Investors redeemed a record GBP3.1 billion of their fund holdings, almost exactly three times the previous worst month, June 2016, when the UK voted to leave the EU. With stock markets in free-fall for most of the month, dropping 25 per cent to their low point on 24 March before partially rebounding, equity funds might be expected to have borne the brunt. But this was not the case.
Instead the big story was in fixed income. By the end of the month an unprecedented GBP3.7 billion of capital had left the sector, 13x more than in January 2019, the previous worst month. Outflows in March wiped out accumulated inflows from the preceding eight months. Investors reacted to sharply widening yield spreads as a focus on credit quality highlighted the risks that weak sovereign borrowers and corporates with overstretched balance sheets may find their debts unsustainable. In addition, investors were spooked by technical factors causing an acute dollar liquidity squeeze that required coordinated central bank remedies. Finally, quarter-end portfolio rebalancing drove bond sales. The FFI: Fixed income dropped to an unprecedented 30.4, meaning that selling activity was more than twice as large as buying.
For equity funds overall, just GBP244 million flowed out, barely a blip on the chart but investor reaction has been enormously varied as different flavours of equity fund have experienced very different flows. Most notably, passive funds have seen strong inflows, totalling a record GBP1.4 billion. Meanwhile, active funds suffered their second-worst month on record, shedding GBP1.7 billion. By the same token, European equity funds suffered their second worst outflow on record, losing GBP500 million. Asian and North American funds also shed capital, but global funds enjoyed inflows.
Funds focused on UK equities had their second-best month in four years, attracting GBP508 million of new capital. Only December 2019 has seen bigger traffic.
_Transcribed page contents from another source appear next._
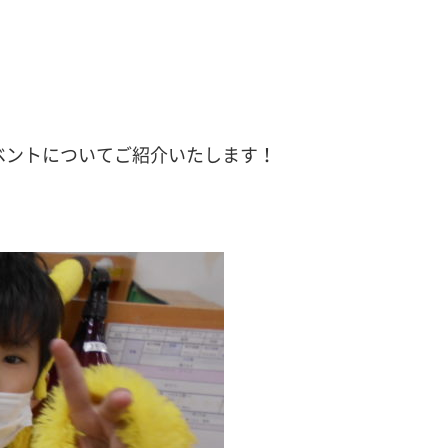
ンイベントについてご紹介いたします！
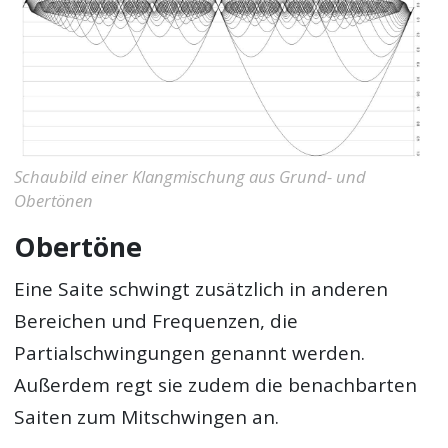
Schaubild einer Klangmischung aus Grund- und
Obertönen
Obertöne
Eine Saite schwingt zusätzlich in anderen
Bereichen und Frequenzen, die
Partialschwingungen genannt werden.
Außerdem regt sie zudem die benachbarten
Saiten zum Mitschwingen an.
UK equity funds were also the first major category to see buying interest as calm returned.
Real estate fund managers gated their funds two-thirds of the way through the month, no longer able to value their assets reliably and therefore judging it imprudent to attempt to meet cash calls with property sales. Money market funds saw GBP854 million of inflows.
Over the course of the month, fund flows swung dramatically from week to week. The beginning of the month was marked by buying, the middle by indiscriminate selling, and the last few days by selective buying in growing volume.
Offshore funds suffered a similar overall outflow of GBP3.3 billion to UK-domiciled ones, but only money market funds were beneficiaries of new capital. Fixed income, equity, mixed asset, commodity funds and other asset types all saw outflows.
Edward Glyn, Head of Global Markets, says: “Market crises are superficially all the same as volatility soars and asset prices collapse, but they differ enormously in the detail. The temporary loss of fixed income as a safe-haven asset class to counterbalance some of the huge losses in equity markets left investors with little option but to ride it out or park their money in cash or cash-equivalents like money market funds. Equally the courage of investors not to dump their equity holdings is surprising. The COVID-19 crisis has undoubtedly had a bigger impact than the EU Referendum shock, yet so far equity funds are weathering the storm rather well. However long this crisis lasts and whatever other twists and turns it is store, it has one thing in common with all the others. It will pass.
“The massive divergence between passive and active funds can be partially explained by long-term trends driving the growth of index investing and by the hard anchor of monthly direct debits, but these factors aren’t enough on their own to account for the huge disparity in March. It seems investors attempting to catch market troughs may simply be focusing on timing and just relying on the index to do the rest. But in fact, active managers tend to do rather well in difficult times for stock markets so the big outflows from that segment at a time of such big inflows to passive funds are a little surprising. The preference for UK-equity funds are easier to explain, reflecting a home-market bias and the exceptionally low valuation of the UK market compared to its international peers.”